## THE PROBLEM:
Pull out each line of the records that contains the string "right". Case counts.

MATERIAL PROVIDED: Begin

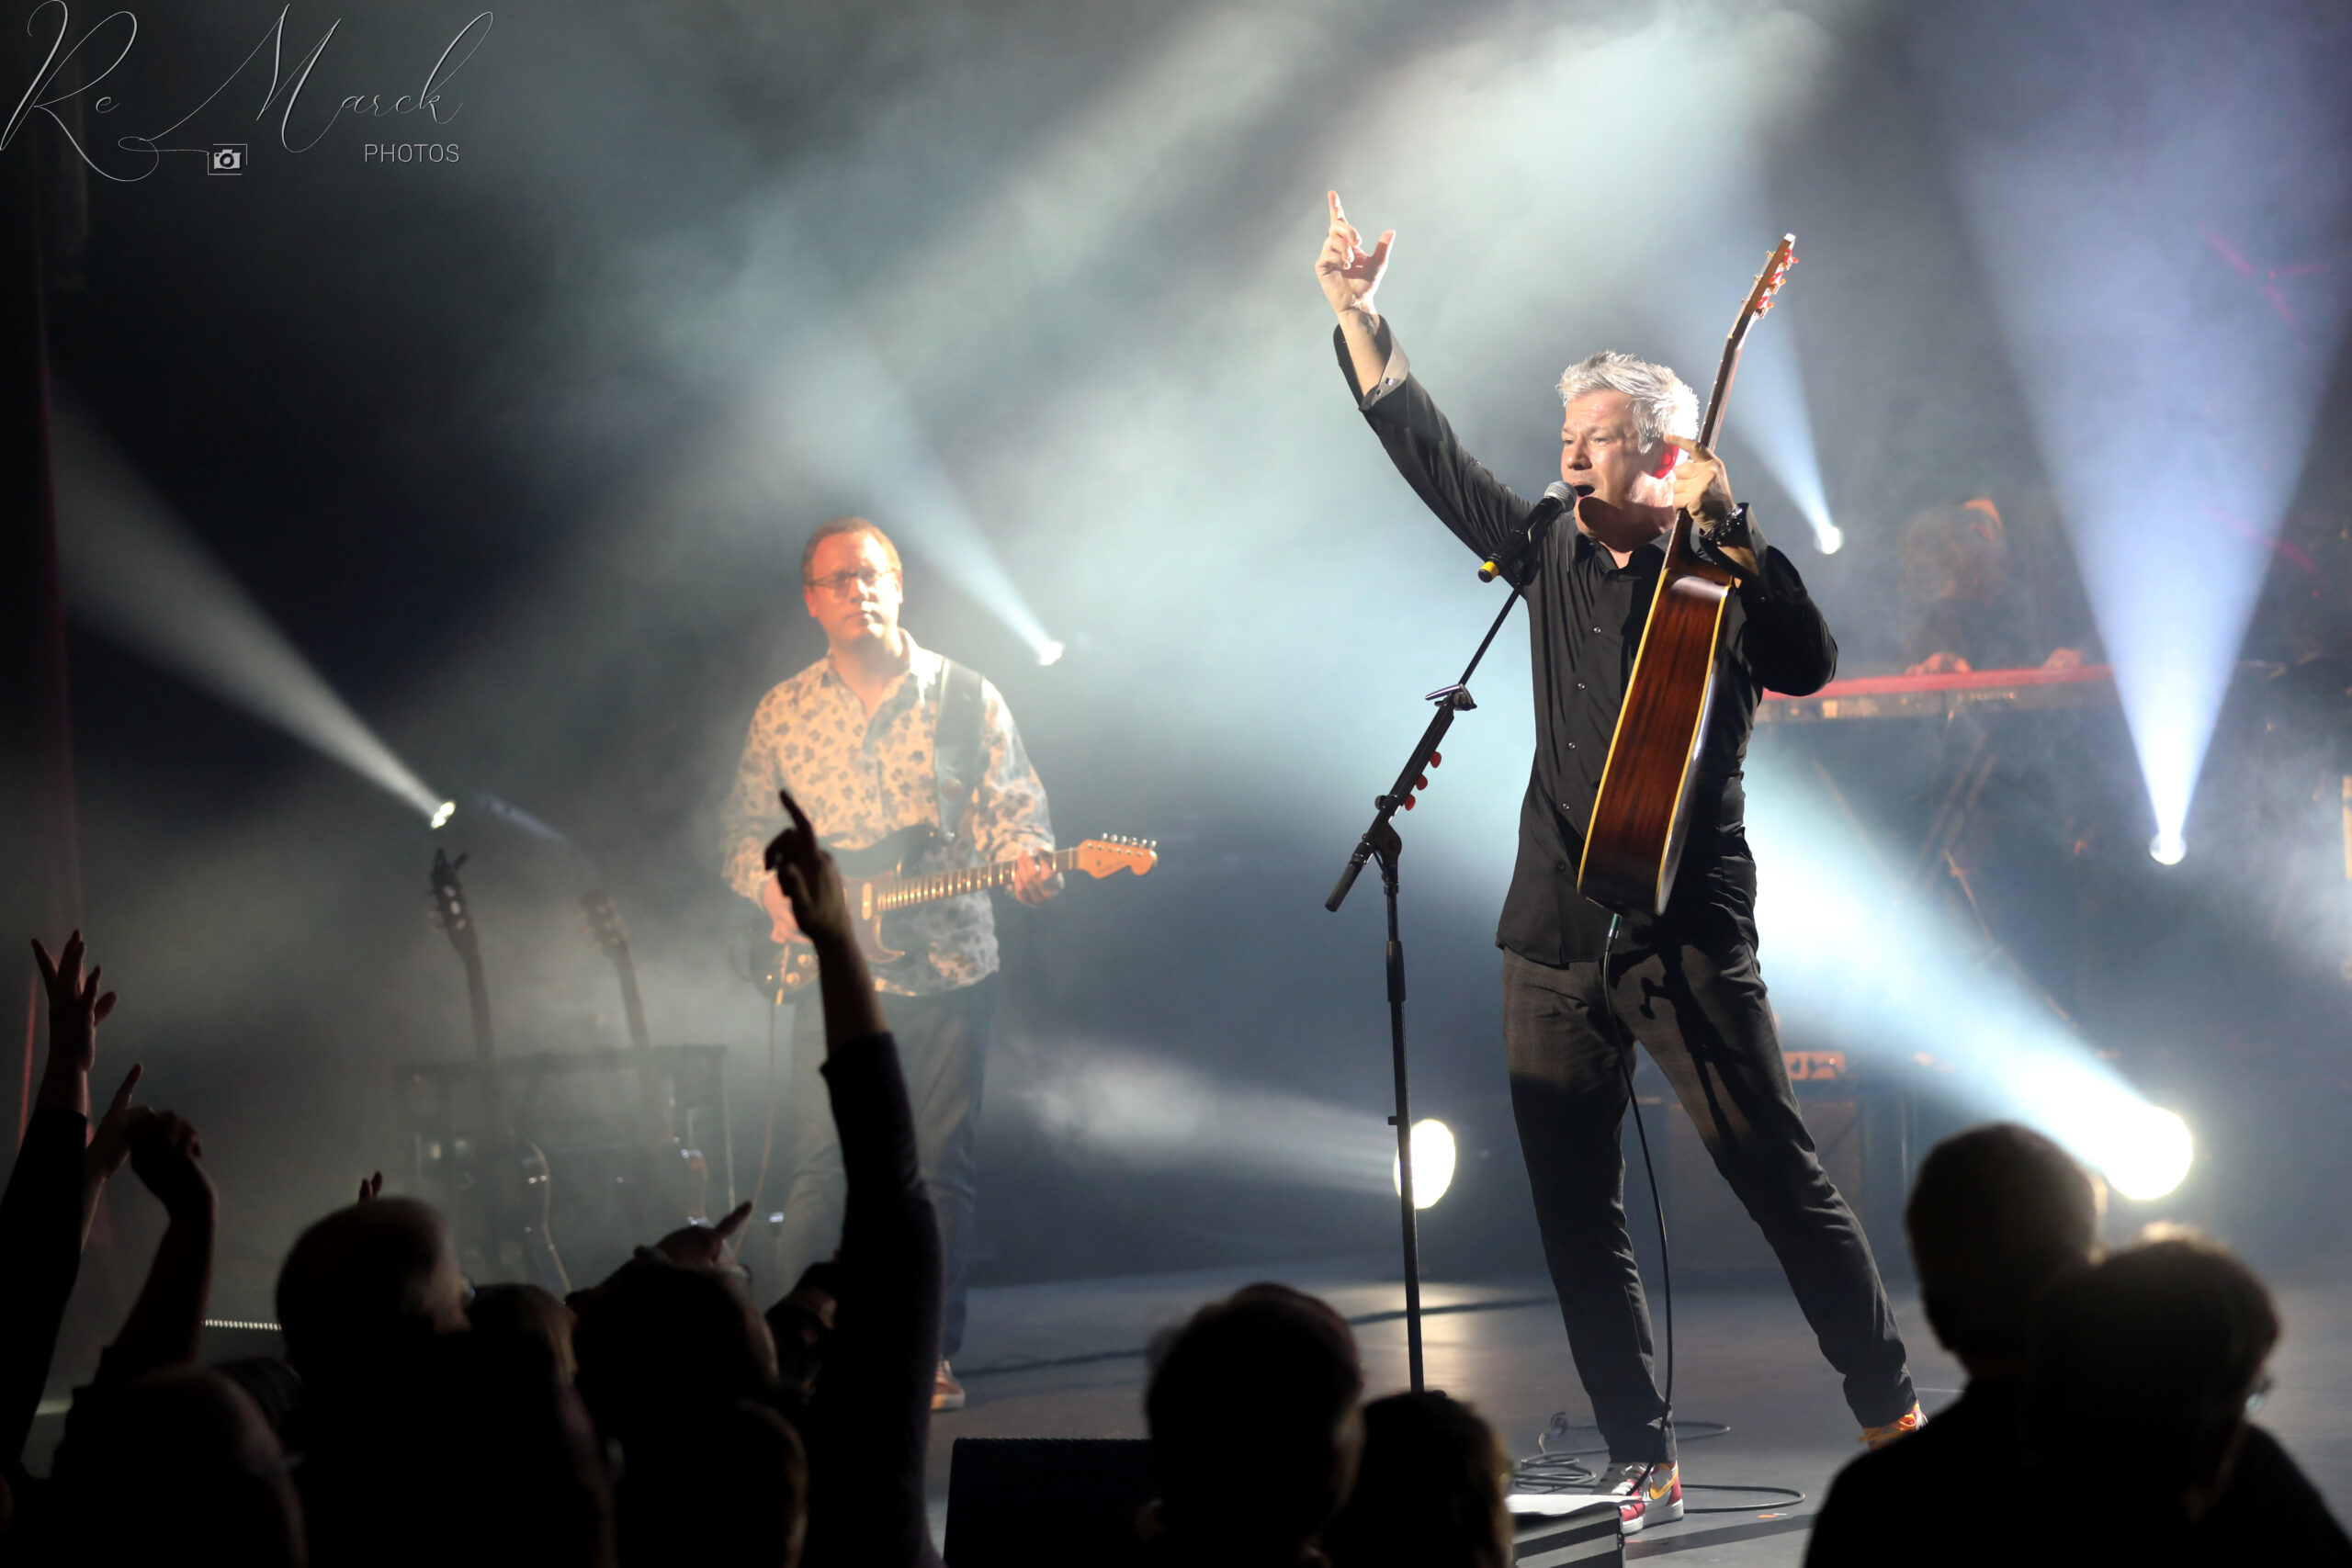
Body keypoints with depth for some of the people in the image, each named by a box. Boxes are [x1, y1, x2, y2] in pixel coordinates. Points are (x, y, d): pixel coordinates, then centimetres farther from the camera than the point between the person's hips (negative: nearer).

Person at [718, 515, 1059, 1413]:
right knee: (818, 1164, -6)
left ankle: (930, 1356, 9)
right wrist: (777, 888, -4)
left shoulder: (966, 698, 6)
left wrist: (1028, 860, -20)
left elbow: (1012, 803, 1)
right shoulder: (783, 713, 10)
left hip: (948, 972, -1)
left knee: (940, 1169, 1)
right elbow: (743, 830, 15)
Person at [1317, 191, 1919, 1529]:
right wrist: (1360, 317, 9)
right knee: (1578, 1217, 4)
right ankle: (1644, 1467, 10)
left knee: (1785, 1182, -4)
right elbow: (1427, 450, 16)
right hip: (1557, 940, 5)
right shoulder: (1554, 555, 13)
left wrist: (1731, 528, -23)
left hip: (1690, 935, -5)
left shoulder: (1721, 578, -1)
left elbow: (1810, 666, -19)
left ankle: (1892, 1415, 8)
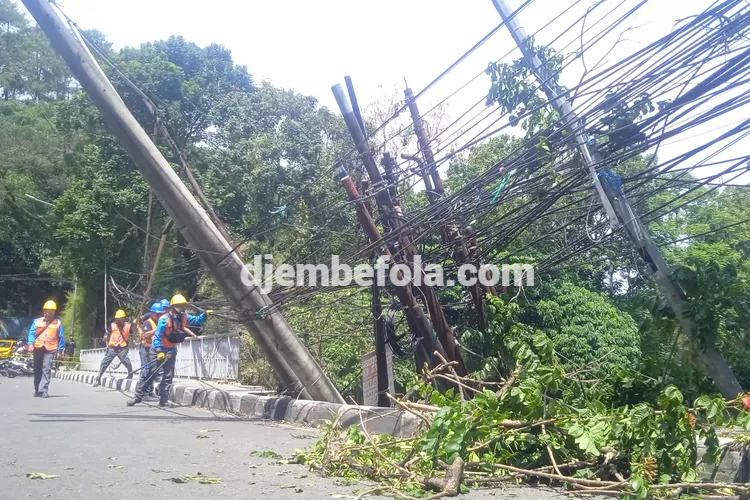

MATERIAL PROVIDED: End

## RESULT FOR THIS TASK:
right knee: (818, 1164, -6)
right wrist: (777, 888, -4)
right shoulder: (783, 713, 10)
right elbow: (743, 830, 15)
right wrist: (1360, 317, 9)
right knee: (1578, 1217, 4)
right ankle: (1644, 1467, 10)
right elbow: (1427, 450, 16)
right hip: (1557, 940, 5)
right shoulder: (1554, 555, 13)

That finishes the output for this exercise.